So, Carl Zimmer asks the question (from his reader):
What actually is the longest word (in any language) encoded by the reference human genome? If I had the time and computer power I’d have a look…
Guesstimate – it’ll be somewhere in the 4-5 letter range, depending on letter frequency in the target language.
Well, 6-letter words are somewhat easy to find actually in the database of all known proteins. When I was doing my graduate research, I had to do it the old-fashioned way… I read gels. To pass the time when analyzing, I’d see if I could find words in the translated amino acid sequences. I found a few 6 and 7 letter words… and if my memory doesn’t fail me, an 8 letter word. But I don’t remember what it was! Doing a quick BLAST on two words I found SEARCH (in Plesiocystis pacifica, a bacteria) and CHANGE (in Danio rerio, zebrafish). I’m sure there are many others.

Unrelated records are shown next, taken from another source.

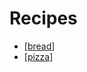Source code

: # Recipes

- [[bread]]
- [[pizza]]


[//begin]: # "Autogenerated link references for markdown compatibility"
[bread]: bread "Bread"
[pizza]: pizza "Pizza"
[//end]: # "Autogenerated link references"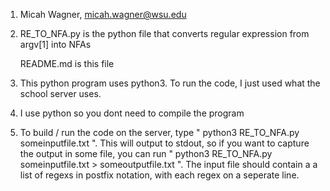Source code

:1. Micah Wagner, micah.wagner@wsu.edu

2. 
	RE_TO_NFA.py is the python file that converts regular expression from argv[1] into NFAs

	README.md is this file

3. This python program uses python3. To run the code, I just used what the school server uses.

4. I use python so you dont need to compile the program

5. To build / run the code on the server, type " python3 RE_TO_NFA.py someinputfile.txt ". 
This will output to stdout, so if you want to capture the output in some file, you can run 
" python3 RE_TO_NFA.py someinputfile.txt > someoutputfile.txt ". The input file should contain a 
a list of regexs in postfix notation, with each regex on a seperate line.   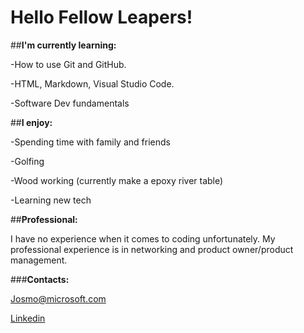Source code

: 

# Hello Fellow Leapers!


##**I'm currently learning:**

-How to use Git and GitHub.

-HTML, Markdown, Visual Studio Code. 

-Software Dev fundamentals

##**I enjoy:**

-Spending time with family and friends

-Golfing

-Wood working (currently make a epoxy river table)

-Learning new tech

##**Professional:**

I have no experience when it comes to coding unfortunately. My professional experience is in networking and product owner/product management.

###**Contacts:**

Josmo@microsoft.com

[Linkedin](https://www.linkedin.com/in/jose-mora-17871a143/)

Wanna play? (who’s done this before?). The question above is of course the human genome, but we could do subcategories… all genomes, human only.. :). I suspect you could parse a simple dictionary into a FASTA format and blast against the genome :).
update: I’ve really got to get back to work. I looked for my full name and I’ve found every part “Warren” “Calvin” “Lathe” (and III is everywhere) and NO, the fact that the first is in Neisseria gonorrhoeae and the latter is in Salmonella enterica is of NO significance whatsoever. Hey “Calvin” is in platypus, so… oh nevermind.